India's crude oil import bill has gone up in the current financial year
India's crude oil import bill has gone up in the current financial year

Country's crude oil import bill is set to cross $100 billion mark in the current financial year, which would be almost double than that of last year's, as global crude prices touched seven-year high levels.

According to data provided by Petroleum Planning and Analysis Cell (PPAC), India spent $94.3 billion in the first 10 months (April-January) of current fiscal (2021-22) on oil imports.

It spent $11.6 billion in January 2022 alone when oil prices had started to surge.

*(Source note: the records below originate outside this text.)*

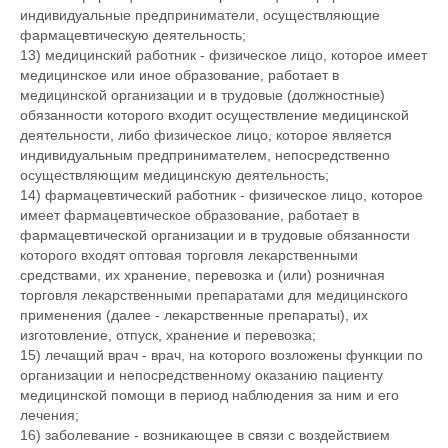
индивидуальные предприниматели, осуществляющие
фармацевтическую деятельность;
13) медицинский работник - физическое лицо, которое имеет
медицинское или иное образование, работает в
медицинской организации и в трудовые (должностные)
обязанности которого входит осуществление медицинской
деятельности, либо физическое лицо, которое является
индивидуальным предпринимателем, непосредственно
осуществляющим медицинскую деятельность;
14) фармацевтический работник - физическое лицо, которое
имеет фармацевтическое образование, работает в
фармацевтической организации и в трудовые обязанности
которого входят оптовая торговля лекарственными
средствами, их хранение, перевозка и (или) розничная
торговля лекарственными препаратами для медицинского
применения (далее - лекарственные препараты), их
изготовление, отпуск, хранение и перевозка;
15) лечащий врач - врач, на которого возложены функции по
организации и непосредственному оказанию пациенту
медицинской помощи в период наблюдения за ним и его
лечения;
16) заболевание - возникающее в связи с воздействием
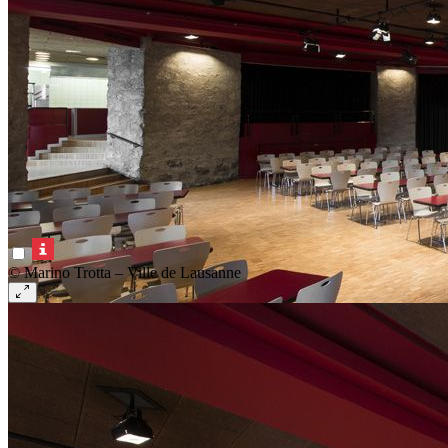
© Marino Trotta – Ville de Lausanne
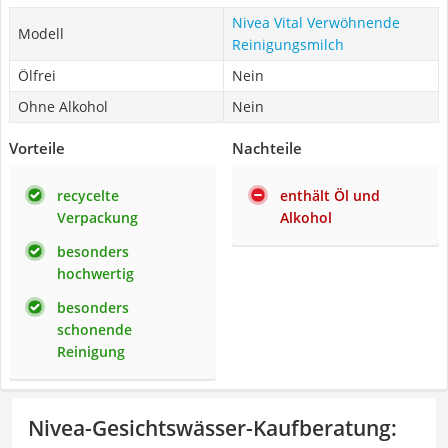
Nivea Vital Verwöhnende
Modell
Reinigungsmilch
Ölfrei
Nein
Ohne Alkohol
Nein
Vorteile
Nachteile
recycelte
enthält Öl und
Verpackung
Alkohol
besonders
hochwertig
besonders
schonende
Reinigung
Nivea-Gesichtswässer-Kaufberatung
:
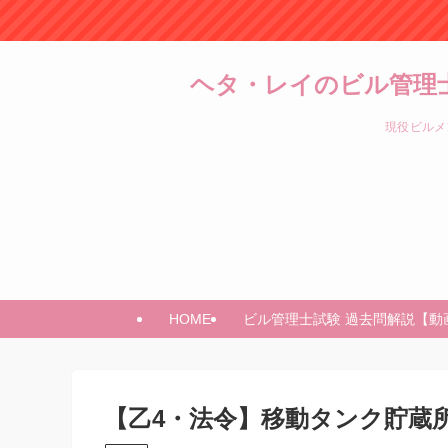
ヘタ・レイのビル管理
現役ビルメ
HOME
ビル管理士試験 過去問解説【動
【乙4・法令】移動タンク貯蔵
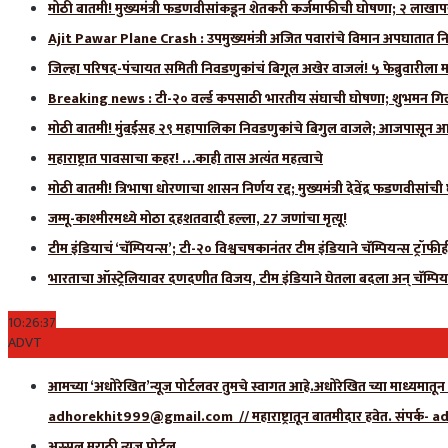
मोठी बातमी! मुख्यमंत्री फडणवीसांकडून शेतकरी कर्जमाफीची घोषणा; २ लाखाप
Ajit Pawar Plane Crash : उपमुख्यमंत्री अजित पवारांचे विमान अपघातात नि
जिल्हा परिषद-पंचायत समिती निवडणुकांचं बिगूल अखेर वाजलं! ५ फेब्रुवारीला 
Breaking news : टी-२० वर्ल्ड कपसाठी भारतीय संघाची घोषणा; शुभमन गिलला
मोठी बातमी! मुंबईसह २९ महापालिका निवडणुकांचे बिगुल वाजले; आजपासून आ
महाराष्ट्रात पावसाचा कहर! …काही तास अत्यंत महत्वाचे
मोठी बातमी! त्रिभाषा धोरणाचा शासन निर्णय रद्द; मुख्यमंत्री देवेंद्र फडणवीसांच
जम्मू-काश्मीरमध्ये मोठा दहशतवादी हल्ला, 27 जणांचा मृत्यू!
टीम इंडियाचं ‘चॅम्पियन्स’; टी-२० विश्वचषकानंतर टीम इंडियाने चॅम्पियन्स ट्रॉफ
भारताचा ऑस्ट्रेलियावर दणदणीत विजय, टीम इंडियाने घेतला बदला अन् चॅम्पिय
10:26:37
ADVT
आमच्या ‘अधोरेखित’न्यूज पोर्टलवर तुमचे स्वागत आहे.अधोरेखित च्या माध्यमातून 
adhorekhit999@gmail.com // महाराष्ट्रातून बातमीदार हवेत. संपर
अस्सल मराठी न्यूज पोर्टल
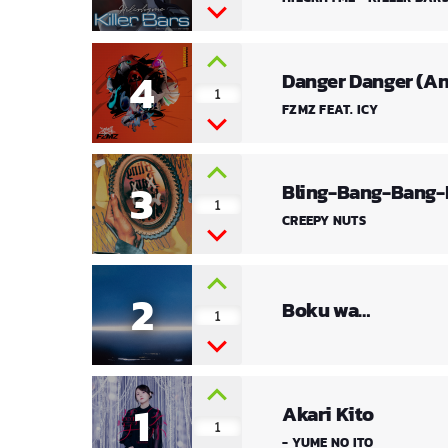
4
Danger Danger (An
1
FZMZ FEAT. ICY
3
Bling-Bang-Bang-
1
CREEPY NUTS
2
Boku wa…
1
1
Akari Kito
1
- YUME NO ITO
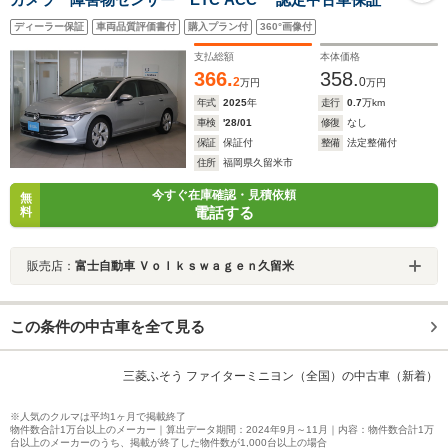
ディーラー保証
車両品質評価書付
購入プラン付
360°画像付
支払総額
本体価格
366.
358.
2
0
万円
万円
年式
2025
年
走行
0.7
万km
車検
'28/01
修復
なし
保証
保証付
整備
法定整備付
住所
福岡県久留米市
今すぐ在庫確認・見積依頼
無
電話する
料
販売店：
富士自動車 Ｖｏｌｋｓｗａｇｅｎ久留米
この条件の中古車を全て見る
三菱ふそう ファイターミニヨン（全国）の中古車（新着）
※人気のクルマは平均1ヶ月で掲載終了
物件数合計1万台以上のメーカー｜算出データ期間：2024年9月～11月｜内容：物件数合計1万
台以上のメーカーのうち、掲載が終了した物件数が1,000台以上の場合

In comparison to this, the country had spent $7.7 billion on oil imports in January 2021.

This month, oil prices crossed $100 per barrel and going at this rate, India, which imports 85 per cent of its crude oil requirements, is expected to almost double its import bill to $110-115 billion by the end of the fiscal year 2021-2022.

The imported crude oil is turned into value-added products like petrol and diesel at oil refineries, before being sold to automobiles and other users. India has surplus refining capacity and it exports some petroleum products but is short on production of cooking gas LPG, which is imported from nations like Saudi Arabia.

Import of petroleum products in April-January of 2021-22 fiscal was 33.6 million tonnes worth $19.9 billion. On the other hand, 51.1 million tonnes of petroleum products were also exported for $33.4 billion.

India had spent $62.2 billion on import of 196.5 million tonnes of crude oil in the previous 2020-21 fiscal when global oil prices remained subdued in the wake of the COVID-19 pandemic.

In the current year, it has already imported 175.9 million tonnes of crude oil.

Meanwhile Brent spot prices surged to an over seven-year high of $105.58 per barrel on February 24 on fears of supply disruptions after Russia invaded Ukraine. It has dropped to below $100 thereafter as those fears receded as the West kept energy trade out of sanctions imposed on Russia.

Higher crude oil import bill is expected to dent the macroeconomic parameters.